ECLI:NL:RBROT:2021:8309
Rechtbank Rotterdam
- Eerste aanleg - meervoudig
- Rechtspraak.nl
Herstelvonnis in ontnemingszaak met omissie in gijzelingstermijn
In deze ontnemingszaak heeft de Rechtbank Rotterdam op 16 augustus 2021 een herstelvonnis uitgesproken. Dit herstelvonnis was noodzakelijk omdat in het eerdere vonnis, uitgesproken op 20 juli 2021, een omissie was geconstateerd. De rechtbank had verzuimd om het aantal dagen gijzeling te bepalen dat door de officier van justitie kon worden gevorderd indien het volledige verhaal van de betalingsverplichting niet mogelijk bleek te zijn.
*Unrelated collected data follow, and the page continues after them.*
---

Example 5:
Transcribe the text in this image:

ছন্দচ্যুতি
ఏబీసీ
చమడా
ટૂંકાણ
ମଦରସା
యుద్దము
De veroordeelde was verplicht om een bedrag van € 5.931,40 aan de staat te betalen.
De rechtbank heeft vastgesteld dat volgens artikel 36e, elfde lid, van het Wetboek van Strafrecht de maximale duur van de gijzeling in het ontnemingsvonnis moet worden bepaald. In overeenstemming met de richtlijn van het Landelijk Overleg Vakinhoud Strafrecht heeft de rechtbank besloten dat voor elke volle € 50,- van het bedrag waarvoor verhaal is gezocht, maximaal 1 dag gijzeling kan worden toegepast. Dit resulteert in een maximale gijzelingstermijn van 118 dagen.
Het herstelvonnis laat het oorspronkelijke vonnis verder volledig in stand en vormt een onverbrekelijk geheel met dit vonnis. Er wordt geen nieuwe termijn voor hoger beroep ingelast. De griffier zal het herstelvonnis aan het oorspronkelijke vonnis hechten en aan de betrokken partijen toezenden.